Apparently, man has despoiled his environment for too long and now we are going to pay the price with real-life (not real) angry birds. I would have guessed coastal inundation and zombies instead, but screeching, pooping birds works, too.

"Ignore the depth perspective, people. Just, uh, be terrified."

The humans learn that only together can we face such an excremental threat to our way of life, even if it means all our coats have to be on the floor.

"Finally I respect dry cleaning!"

Mayhem ensues as tourists try to leave Wee Britain only to get shit on. Isn't that always the way of things?

"Not my eyes! I need those to breathe!"

Thankfully our knuckleheaded heroes are there to expertly clear the skies of the infestation, and look tuff doing it.

 "Eat lead, you majestic eagle!!"

When the action gets too intense, we learn more about why the humans are bad and ruining the planet and stuff. A scientician played by Dennis Hopper comes to lecture us.

"Don't eat at Smash Burger! It's AWFUL"

Another scientologist lives among the trees and encourages everyone to have sex with them. And him.

"How can we sleep when our beds are 
burning?

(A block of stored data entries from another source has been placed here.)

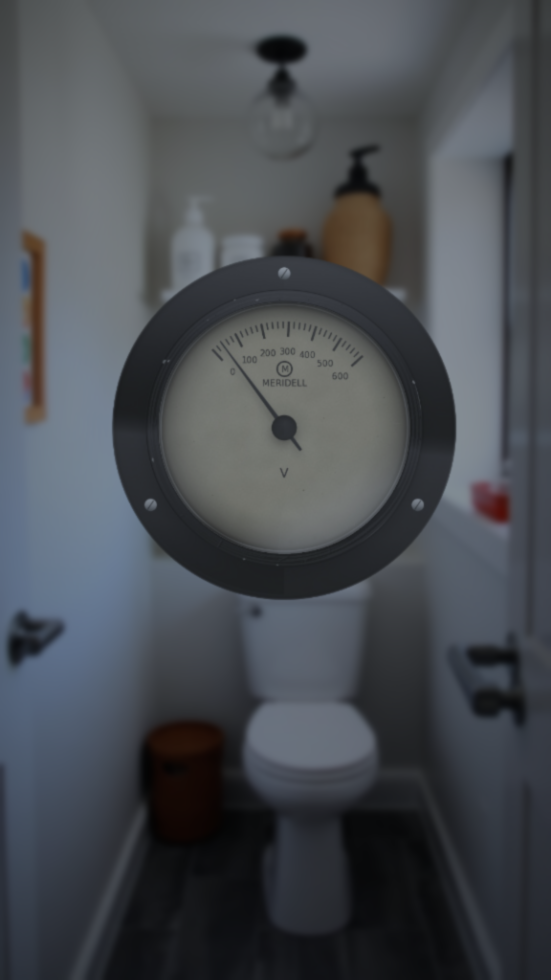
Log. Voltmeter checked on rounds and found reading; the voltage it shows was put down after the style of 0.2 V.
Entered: 40 V
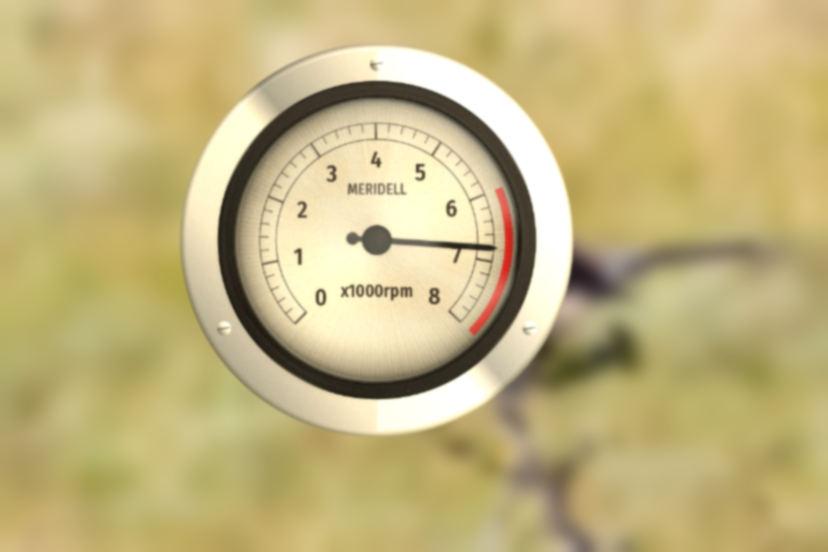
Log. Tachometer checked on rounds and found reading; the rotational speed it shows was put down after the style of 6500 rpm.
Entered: 6800 rpm
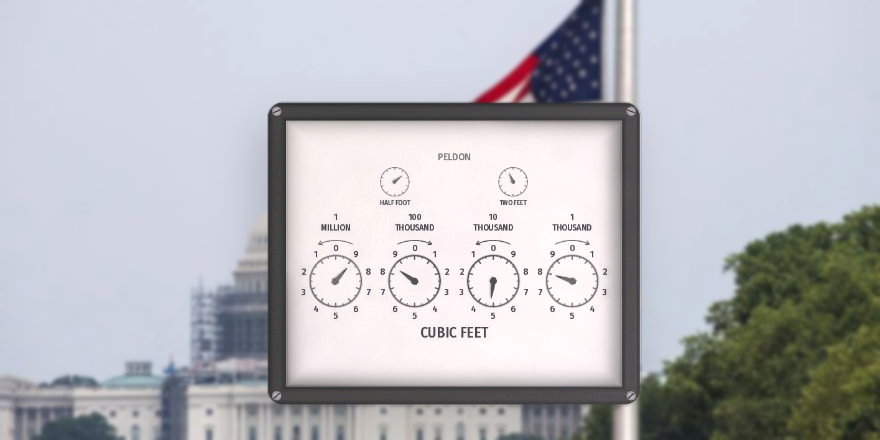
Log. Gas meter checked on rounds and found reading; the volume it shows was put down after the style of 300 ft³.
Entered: 884800 ft³
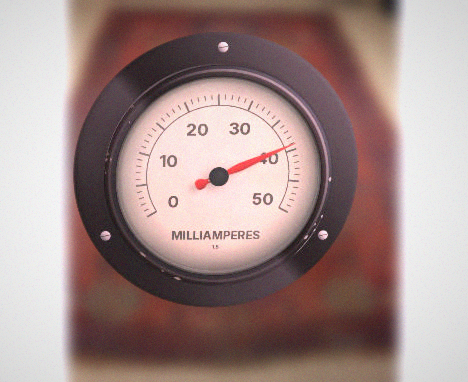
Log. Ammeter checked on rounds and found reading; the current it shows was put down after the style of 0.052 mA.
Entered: 39 mA
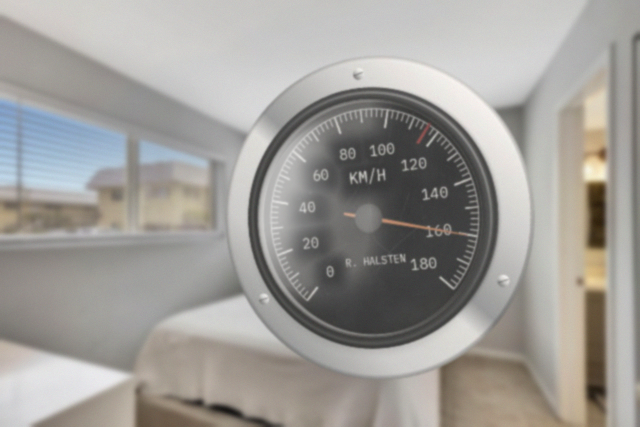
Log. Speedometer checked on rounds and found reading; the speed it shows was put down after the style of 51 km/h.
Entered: 160 km/h
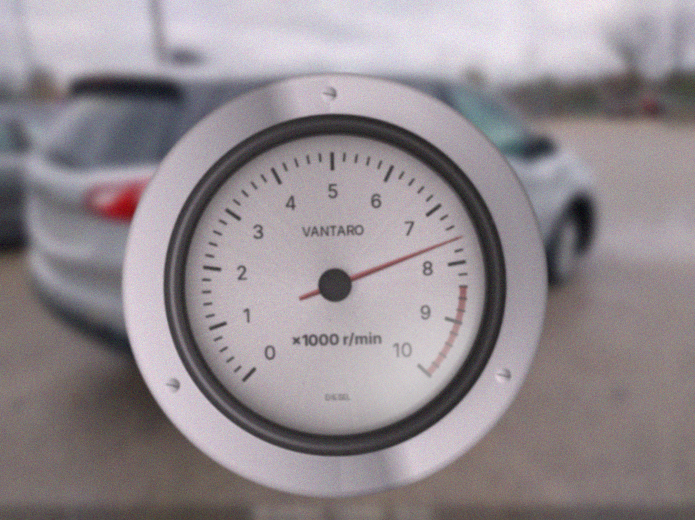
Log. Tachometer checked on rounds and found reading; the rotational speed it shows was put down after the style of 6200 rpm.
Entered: 7600 rpm
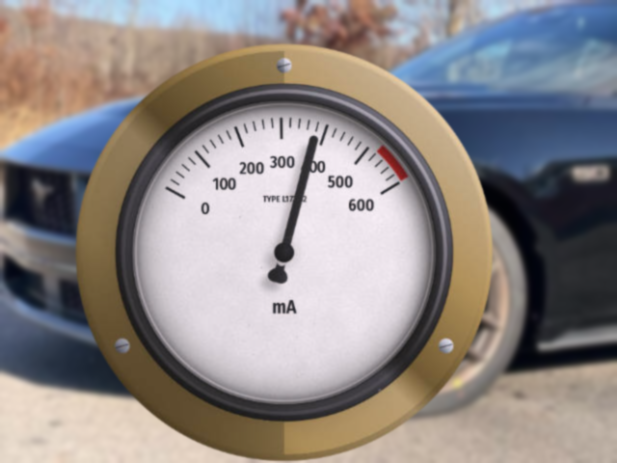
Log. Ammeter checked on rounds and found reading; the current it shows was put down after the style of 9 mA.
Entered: 380 mA
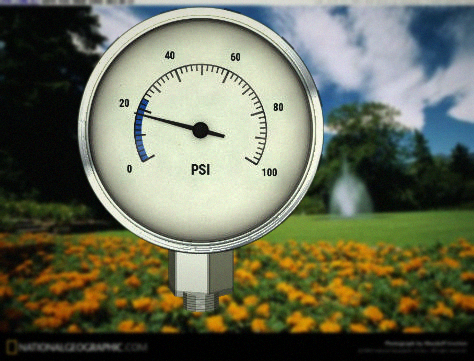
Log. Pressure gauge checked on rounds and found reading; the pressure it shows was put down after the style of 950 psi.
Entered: 18 psi
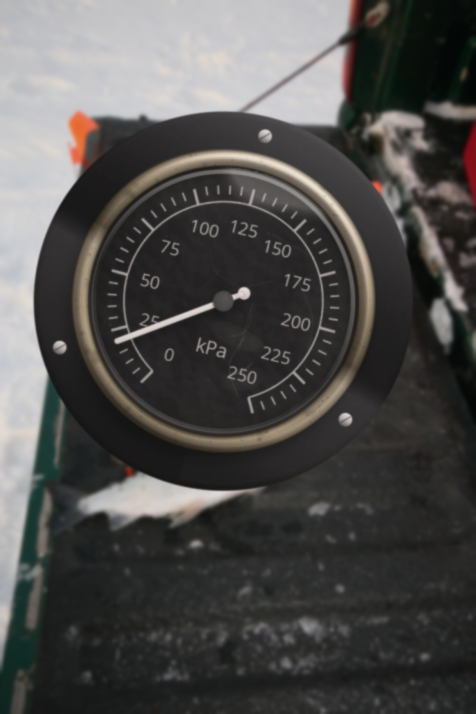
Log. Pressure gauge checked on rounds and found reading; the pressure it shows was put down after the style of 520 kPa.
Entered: 20 kPa
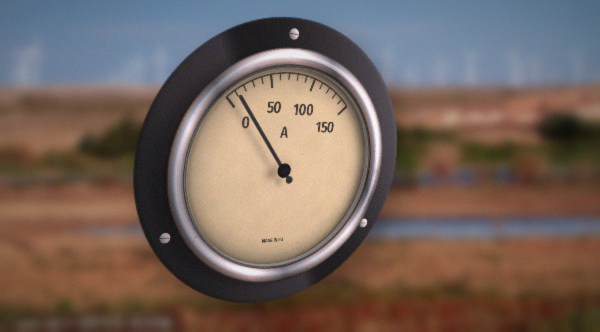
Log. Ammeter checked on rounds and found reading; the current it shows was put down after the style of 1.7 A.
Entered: 10 A
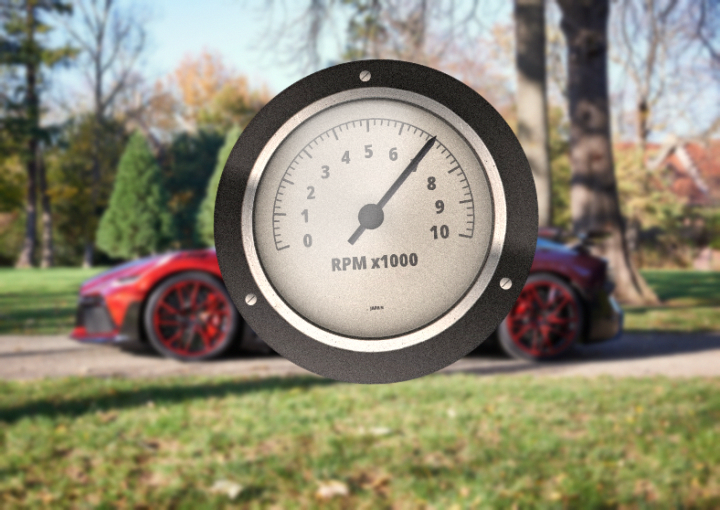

And filled with bird poop??"

In the end, the movie leads to a satisfying conclusion where the birds decide to stop attacking. Our heroes watch them fly away with various degrees of attention.

"I'm not asking you to buy something sight-unseen,
 of course, ha ha, but once you decide you like the book will you
 go ahead and buy it and then look at others in the series?"

So fuck you, Paul Blart! What do you know about saving the planet?